Did you ever in a situation where you have to resize multiple images at once? Probably, you want to send a bunch of photos of holiday trip with your friends via internet. Since just sending the photos without resizing them can take longer (and also bandwidth), you decided to resize the images first before sending them.

Regular image editing tools like GIMP are designed to handle only a single image and it can’t be used to accomplish the sort of task you need. Is it mean that you can’t resize multiple images at once? Since it would be crazy to resize hundreds photos one by one.

To accomplish that sort of task, you can use a command line tool called mogrify. This tool is a part of ImageMagick, an open source software suite for displaying, converting and editing images. Since mogrify is a command line tool, you can use it to resize a bunch of images at once by utilizing the wildcard concept (*).

Before performing the command, it would be good to put together all of the images you want to resize in a single folder to ease your job. Plus, ensure you haven’t resized them to avoid inappropriate image orientation.

Most Linux distributions have added ImageMagick as one of the default apps. If you use a distro that hasn’t added ImageMagick as the default app, you can install it first. If you use Debian-based distro, you can install it using the following command.

$ sudo apt install imagemagick

For more about ImageMagick installation you can visit this page. For your information, ImageMagick is a cross-platform app. In addition to Linux, the app is also available for Windows and macOS.

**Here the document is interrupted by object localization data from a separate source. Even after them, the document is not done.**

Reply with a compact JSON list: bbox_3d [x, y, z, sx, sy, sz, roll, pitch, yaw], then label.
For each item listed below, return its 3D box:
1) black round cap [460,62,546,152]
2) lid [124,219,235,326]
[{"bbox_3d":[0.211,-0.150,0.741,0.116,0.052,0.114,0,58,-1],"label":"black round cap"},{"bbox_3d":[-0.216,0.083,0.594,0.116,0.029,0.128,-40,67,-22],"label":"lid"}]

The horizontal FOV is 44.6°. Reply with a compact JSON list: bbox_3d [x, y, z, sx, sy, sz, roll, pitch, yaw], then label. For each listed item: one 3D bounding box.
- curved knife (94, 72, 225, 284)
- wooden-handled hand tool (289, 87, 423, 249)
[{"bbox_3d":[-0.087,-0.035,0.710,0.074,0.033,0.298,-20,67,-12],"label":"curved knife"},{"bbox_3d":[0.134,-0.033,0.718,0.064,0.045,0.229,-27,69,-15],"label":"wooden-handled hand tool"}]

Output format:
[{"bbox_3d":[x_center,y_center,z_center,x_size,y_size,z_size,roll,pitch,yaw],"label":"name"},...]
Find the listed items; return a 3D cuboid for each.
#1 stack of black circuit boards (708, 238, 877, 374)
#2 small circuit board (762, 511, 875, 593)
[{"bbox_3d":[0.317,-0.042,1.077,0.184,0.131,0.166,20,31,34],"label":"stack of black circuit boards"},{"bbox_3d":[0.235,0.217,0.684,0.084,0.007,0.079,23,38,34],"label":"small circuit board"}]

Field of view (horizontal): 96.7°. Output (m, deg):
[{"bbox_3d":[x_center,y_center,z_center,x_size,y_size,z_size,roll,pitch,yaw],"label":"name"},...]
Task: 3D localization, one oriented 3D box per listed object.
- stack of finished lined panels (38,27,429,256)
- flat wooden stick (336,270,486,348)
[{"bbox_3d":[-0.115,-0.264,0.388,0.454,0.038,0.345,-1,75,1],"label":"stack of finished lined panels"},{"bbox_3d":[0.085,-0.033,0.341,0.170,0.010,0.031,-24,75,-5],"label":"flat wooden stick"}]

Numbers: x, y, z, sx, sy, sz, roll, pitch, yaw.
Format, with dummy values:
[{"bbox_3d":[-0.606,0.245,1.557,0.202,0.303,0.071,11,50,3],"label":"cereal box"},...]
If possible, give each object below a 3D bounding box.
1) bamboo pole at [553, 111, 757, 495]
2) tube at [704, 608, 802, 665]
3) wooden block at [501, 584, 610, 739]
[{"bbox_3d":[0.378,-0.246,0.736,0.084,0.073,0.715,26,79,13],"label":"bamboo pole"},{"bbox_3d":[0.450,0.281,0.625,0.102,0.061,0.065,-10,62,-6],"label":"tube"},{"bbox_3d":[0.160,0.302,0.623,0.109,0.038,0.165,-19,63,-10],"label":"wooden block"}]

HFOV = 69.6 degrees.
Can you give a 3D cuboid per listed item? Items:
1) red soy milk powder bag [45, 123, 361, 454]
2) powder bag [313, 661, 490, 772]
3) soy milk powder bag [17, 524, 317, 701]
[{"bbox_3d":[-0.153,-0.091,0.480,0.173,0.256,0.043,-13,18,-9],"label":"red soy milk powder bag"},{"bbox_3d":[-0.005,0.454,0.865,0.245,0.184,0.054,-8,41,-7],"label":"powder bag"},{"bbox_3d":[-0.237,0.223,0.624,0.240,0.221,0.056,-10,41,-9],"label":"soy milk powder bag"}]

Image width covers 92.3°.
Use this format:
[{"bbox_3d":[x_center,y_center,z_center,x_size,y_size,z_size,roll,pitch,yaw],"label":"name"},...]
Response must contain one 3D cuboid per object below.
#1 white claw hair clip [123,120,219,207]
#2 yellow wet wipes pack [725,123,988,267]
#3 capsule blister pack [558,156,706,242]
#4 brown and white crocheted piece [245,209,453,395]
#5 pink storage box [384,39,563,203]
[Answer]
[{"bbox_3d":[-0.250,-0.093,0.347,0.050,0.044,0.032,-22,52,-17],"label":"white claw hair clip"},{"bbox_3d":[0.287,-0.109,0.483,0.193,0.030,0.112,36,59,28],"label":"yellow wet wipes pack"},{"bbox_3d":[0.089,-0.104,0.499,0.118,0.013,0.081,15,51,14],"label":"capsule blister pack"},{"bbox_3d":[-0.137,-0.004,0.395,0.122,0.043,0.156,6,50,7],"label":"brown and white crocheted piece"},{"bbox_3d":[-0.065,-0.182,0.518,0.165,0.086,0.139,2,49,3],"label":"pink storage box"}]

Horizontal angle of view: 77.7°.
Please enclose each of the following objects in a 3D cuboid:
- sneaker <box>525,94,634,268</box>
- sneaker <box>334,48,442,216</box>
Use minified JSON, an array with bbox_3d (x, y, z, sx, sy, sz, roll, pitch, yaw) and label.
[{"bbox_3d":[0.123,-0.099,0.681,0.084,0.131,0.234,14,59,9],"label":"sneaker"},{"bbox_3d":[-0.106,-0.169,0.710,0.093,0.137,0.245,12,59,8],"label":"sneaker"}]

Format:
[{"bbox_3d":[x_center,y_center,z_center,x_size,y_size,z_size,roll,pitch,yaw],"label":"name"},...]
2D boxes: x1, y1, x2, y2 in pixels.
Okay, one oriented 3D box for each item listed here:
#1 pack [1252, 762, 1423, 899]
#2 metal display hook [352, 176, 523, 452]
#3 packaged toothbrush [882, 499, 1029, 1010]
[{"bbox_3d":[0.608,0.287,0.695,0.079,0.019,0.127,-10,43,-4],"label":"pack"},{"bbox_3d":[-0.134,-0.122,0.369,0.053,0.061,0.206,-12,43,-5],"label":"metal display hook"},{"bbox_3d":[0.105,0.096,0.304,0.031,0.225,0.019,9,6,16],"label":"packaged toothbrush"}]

Back to mogrify. This tool has a bunch of parameters you can use, but you will only need one of them to resize multiple images. Below is the command you have to run to resize multiple images at once using mogrify.

$ mogrify -resize 640×480 *.JPG

Tailor the the resolution with the number you want. Since Linux is case sensitive, also notice the file extension of your images. Whether they have “jpg” or “JPG” at the tail.